Hôtel des Grands Voyageurs. Kathryn Devine


  • 29 Rue de Buci, 75006 Paris, France

Villa-des-Prés embraces the eclectic, upscale spirit of Saint-Germain-des-Prés thanks to its central location and its art-filled interiors. Found on the iconic Rue de Buci, the intimate hotel boasts 34 well-designed rooms and suites, some of which have private balconies or terraces. The wellness area is a highlight, with a refined indoor swimming pool, treatment rooms and fitness space. There’s a comfortable bar with patio seating and a daily breakfast, and the hotel’s lack of a restaurant is made up for by the location, which offers numerous dining options. Opt for one of the suites, which have private seating areas and are sizable by Paris standards.

Villa-des-Prés. Gaëlle Le Boulicaut

Pavillon Faubourg Saint-Germain and Spa

  • 5 Rue du Pré aux Clercs, 75007 Paris, France

Good service and a chic Parisian vibe are at the heart of Pavillon Faubourg Saint-Germain, which opened in 2022. The comfortable rooms boast well-presented amenities, and the suites are particularly bright and welcoming; many have windows opening out onto Rue du Pré-aux-Clercs or Rue de l'Université. The restaurant, dubbed Les Parisiens, and the bar pay homage to James Joyce, who once lived in the building, as does the top suite. Downstairs, the Spa des Prés by Codage is an indulgent experience with a pool, fitness room, treatment spaces and a hammam. The hotel’s sister properties, Pavillon de la Reine and Pavillon des Lettres, are equally elegant.

* _PROBLEM A_:
Answer these questions about the Paris hotel descriptions:
(i) How many rooms and suites does Villa-des-Prés have?
(ii) In what year did Pavillon Faubourg Saint-Germain open?
(iii) What is the restaurant at Pavillon Faubourg Saint-Germain called?

* _WORKING DATA_:
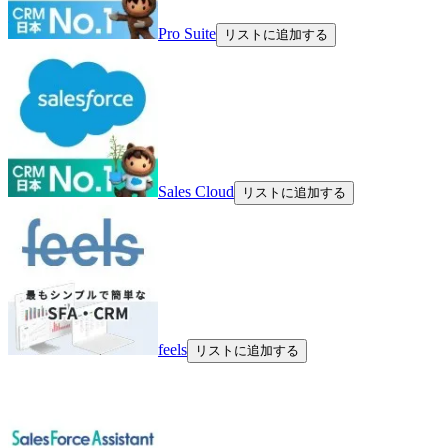
Pro Suite
リストに追加する
Sales Cloud
リストに追加する
feels
リストに追加する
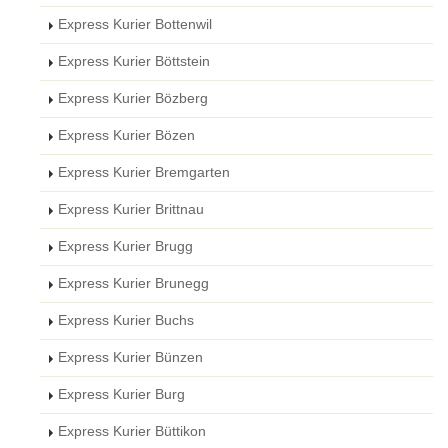
Express Kurier Bottenwil
Express Kurier Böttstein
Express Kurier Bözberg
Express Kurier Bözen
Express Kurier Bremgarten
Express Kurier Brittnau
Express Kurier Brugg
Express Kurier Brunegg
Express Kurier Buchs
Express Kurier Bünzen
Express Kurier Burg
Express Kurier Büttikon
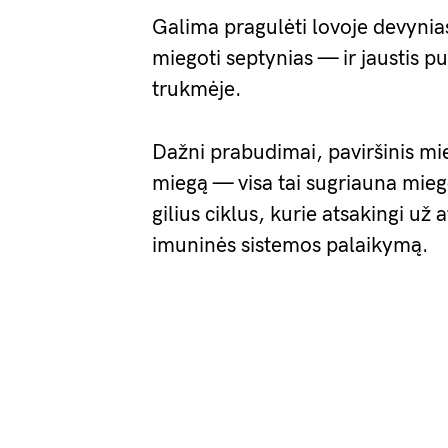
Galima pragulėti lovoje devynias
miegoti septynias — ir jaustis 
trukmėje.
Dažni prabudimai, paviršinis mie
miegą — visa tai sugriauna mieg
gilius ciklus, kurie atsakingi už 
imuninės sistemos palaikymą.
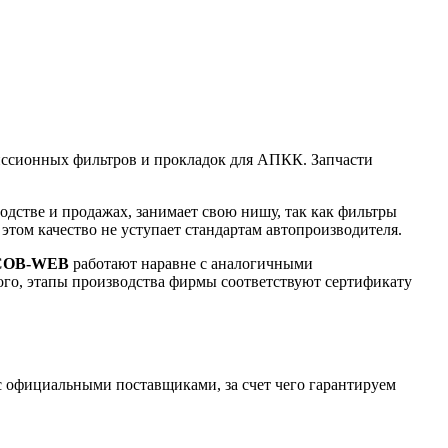
иссионных фильтров и прокладок для АПКК. Запчасти
одстве и продажах, занимает свою нишу, так как фильтры
этом качество не уступает стандартам автопроизводителя.
COB-WEB
работают наравне с аналогичными
го, этапы производства фирмы соответствуют сертификату
 официальными поставщиками, за счет чего гарантируем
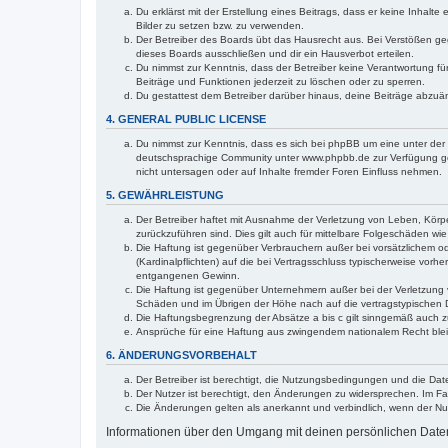
Du erklärst mit der Erstellung eines Beitrags, dass er keine Inhalt
Bilder zu setzen bzw. zu verwenden.
Der Betreiber des Boards übt das Hausrecht aus. Bei Verstößen g
dieses Boards ausschließen und dir ein Hausverbot erteilen.
Du nimmst zur Kenntnis, dass der Betreiber keine Verantwortung für 
Beiträge und Funktionen jederzeit zu löschen oder zu sperren.
Du gestattest dem Betreiber darüber hinaus, deine Beiträge abzuä
4. GENERAL PUBLIC LICENSE
Du nimmst zur Kenntnis, dass es sich bei phpBB um eine unter der 
deutschsprachige Community unter www.phpbb.de zur Verfügung gest
nicht untersagen oder auf Inhalte fremder Foren Einfluss nehmen.
5. GEWÄHRLEISTUNG
Der Betreiber haftet mit Ausnahme der Verletzung von Leben, Körper
zurückzuführen sind. Dies gilt auch für mittelbare Folgeschäden 
Die Haftung ist gegenüber Verbrauchern außer bei vorsätzlichem o
(Kardinalpflichten) auf die bei Vertragsschluss typischerweise vo
entgangenen Gewinn.
Die Haftung ist gegenüber Unternehmern außer bei der Verletzung 
Schäden und im Übrigen der Höhe nach auf die vertragstypischen 
Die Haftungsbegrenzung der Absätze a bis c gilt sinngemäß auch zu
Ansprüche für eine Haftung aus zwingendem nationalem Recht blei
6. ÄNDERUNGSVORBEHALT
Der Betreiber ist berechtigt, die Nutzungsbedingungen und die Dat
Der Nutzer ist berechtigt, den Änderungen zu widersprechen. Im Fa
Die Änderungen gelten als anerkannt und verbindlich, wenn der N
Informationen über den Umgang mit deinen persönlichen Daten 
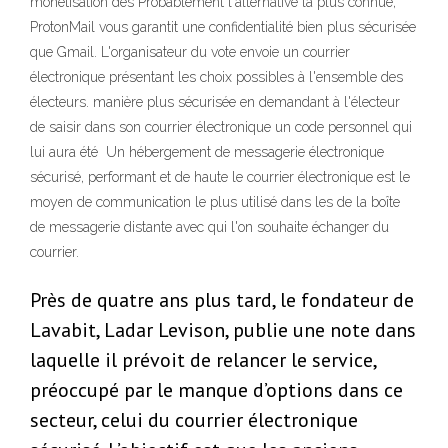
monétisation des Probablement l'alternative la plus connue,
ProtonMail vous garantit une confidentialité bien plus sécurisée
que Gmail. L'organisateur du vote envoie un courrier
électronique présentant les choix possibles à l'ensemble des
électeurs. manière plus sécurisée en demandant à l'électeur
de saisir dans son courrier électronique un code personnel qui
lui aura été Un hébergement de messagerie électronique
sécurisé, performant et de haute le courrier électronique est le
moyen de communication le plus utilisé dans les de la boîte
de messagerie distante avec qui l'on souhaite échanger du
courrier.
Près de quatre ans plus tard, le fondateur de
Lavabit, Ladar Levison, publie une note dans
laquelle il prévoit de relancer le service,
préoccupé par le manque d’options dans ce
secteur, celui du courrier électronique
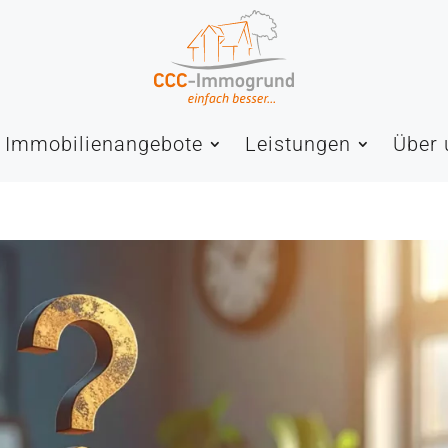
Immobilienangebote
Leistungen
Über 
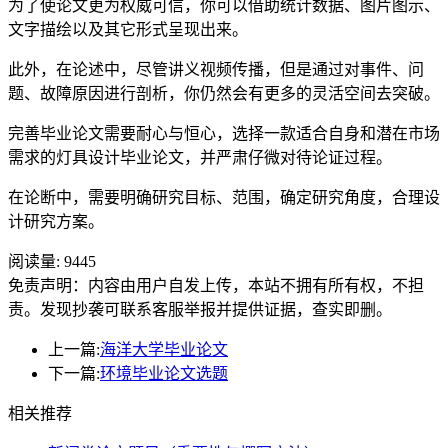
为了使论文更为权威可信，你可以借助统计数据、图片图示、
文字描绘以及其它形式呈现出来。
此外，在论述中，尽管讲义视频传播，但是通过对事件、问
题、故障原因进行剖析，你仍然会有更多的灵活空间去突破。
完善毕业论文需要耐心与恒心，选择一款适合自身和潜在市场
需求的灯具设计毕业论文，并严肃仔微对待论证过程。
在论断中，需要明确研究目标、范围，确定研究角度，合理设
计研究方案。
阅读量:
9445
免责声明：内容由用户自发上传，本站不拥有所有权，不担
责。发现抄袭可联系客服举报并提供证据，查实即删。
上一篇:
海洋大学毕业论文
下一篇:
环境毕业论文选题
相关推荐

* _PROBLEM B_: Output the lines of the listing from the line containing "Immobilienangebote" through the end of the listing, inclusive, without the pictures.

* _RESPONSE A_:
(i) 34
(ii) 2022
(iii) Les Parisiens

* _RESPONSE B_:
Immobilienangebote
Leistungen
Über 
为了使论文更为权威可信，你可以借助统计数据、图片图示、
文字描绘以及其它形式呈现出来。
此外，在论述中，尽管讲义视频传播，但是通过对事件、问
题、故障原因进行剖析，你仍然会有更多的灵活空间去突破。
完善毕业论文需要耐心与恒心，选择一款适合自身和潜在市场
需求的灯具设计毕业论文，并严肃仔微对待论证过程。
在论断中，需要明确研究目标、范围，确定研究角度，合理设
计研究方案。
阅读量:
9445
免责声明：内容由用户自发上传，本站不拥有所有权，不担
责。发现抄袭可联系客服举报并提供证据，查实即删。
上一篇:
海洋大学毕业论文
下一篇:
环境毕业论文选题
相关推荐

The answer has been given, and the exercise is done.